One of my projects for 2019 will be to try running an SBC as a desktop machine, to see what's the minimum amount of electricity I can use and yet still have a reasonably good desktop user experience. Whether this will be practical for doing development on I'm not sure, but it's worth a try. If I can get electricity use low enough then maybe there's a chance that in future I could go solarpunk.

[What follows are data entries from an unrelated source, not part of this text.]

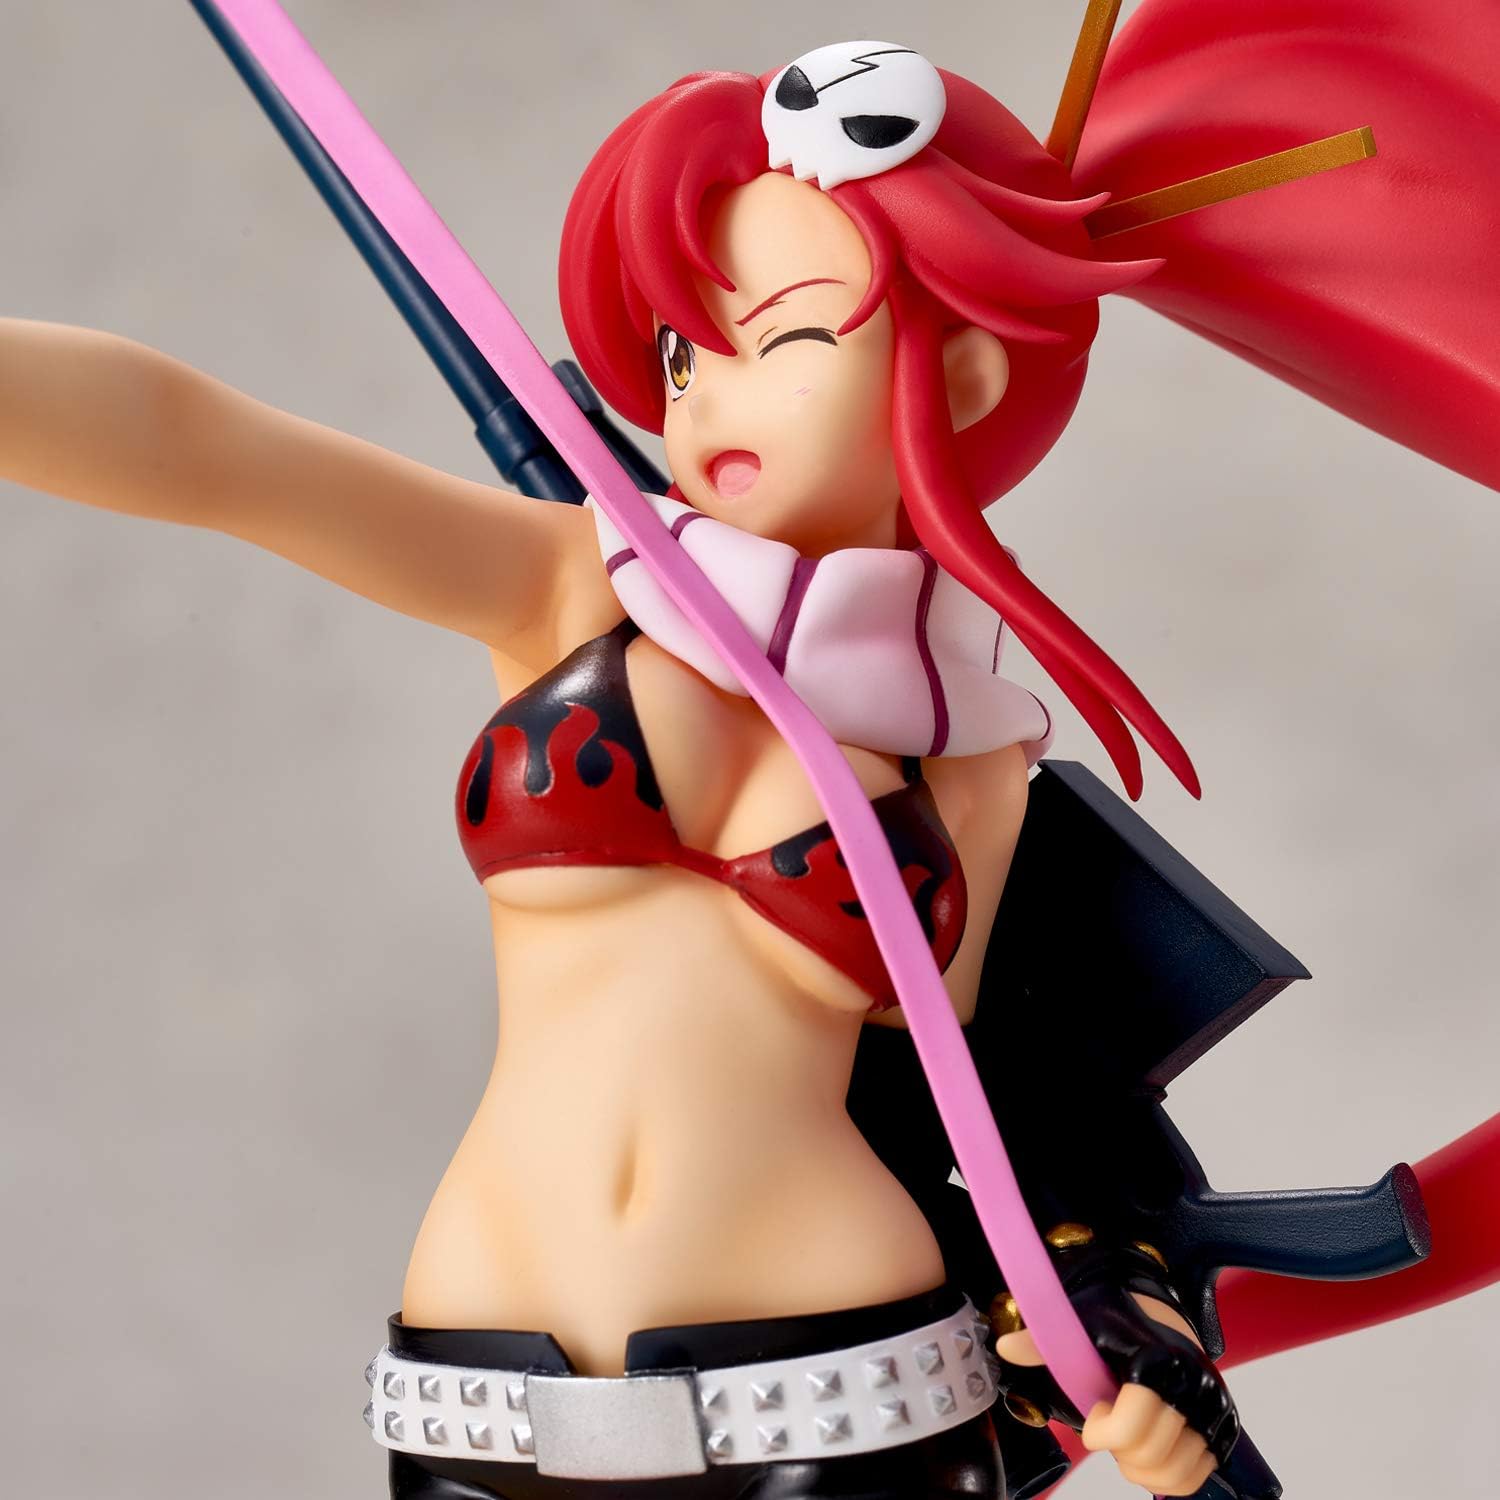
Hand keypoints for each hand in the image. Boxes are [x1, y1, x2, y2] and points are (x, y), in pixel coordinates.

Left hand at [997, 1293, 1225, 1496]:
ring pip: (1175, 1472)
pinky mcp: (1223, 1425)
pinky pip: (1196, 1476)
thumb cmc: (1113, 1317)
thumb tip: (1005, 1348)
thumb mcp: (1074, 1320)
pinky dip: (1170, 1476)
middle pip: (1150, 1454)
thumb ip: (1041, 1340)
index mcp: (1156, 1360)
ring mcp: (1213, 1408)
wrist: (1156, 1310)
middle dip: (1119, 1449)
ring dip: (1143, 1467)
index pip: (1129, 1427)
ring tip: (1128, 1438)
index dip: (1101, 1432)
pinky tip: (1149, 1451)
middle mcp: (1193, 1385)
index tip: (1093, 1414)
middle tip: (1108, 1424)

I've set up an initial test using a Rock64 (4GB version) running on an SSD via USB3. The I/O bandwidth might not be quite as good as SATA, but it's still going to be a lot better than microSD or EMMC. I've got an old ASUS monitor, a Kensington Orbit trackball, a Unicomp spacesaver keyboard and a USB wifi adapter (suitable for libre distros). There's a small 4 port USB3 passive hub plugged into the Rock64 and a USB2 headphone/microphone adapter for sound. The Rock64 is configured to boot straight from USB3 and is running Armbian (stretch) with XFCE desktop. It's powered by a 15W (5V/3A) supply which is soldered straight to the board rather than using the conventional 3.5mm socket.
Using a test meter the Rock64 with all peripherals plugged in consumes about 10W. With the monitor it goes up to about 40W, so as expected it's actually the screen which takes most of the power.
For comparrisson when running the desktop in a more conventional way with a circa 2012 AMD CPU (before the TrustZone backdoor was added) takes about 200W of power in total, including the monitor. So running on an ARM board really does make a big difference in terms of compute per watt. The Rock64 is undoubtedly slower than the x86 AMD box, but not by all that much and I think some of the slowness is just because the wifi adapter is 2.4GHz only and doesn't use the 5GHz band.
There is also a down side. Armbian on the Rock64 uses a not yet upstreamed HDMI driver and 4K graphics acceleration might be proprietary although I'm not too sure about that. Anything 3D is sluggish, but since I'm not a gamer I don't really care about that. There's also no Tor browser for arm64, so I might see if I can fix that.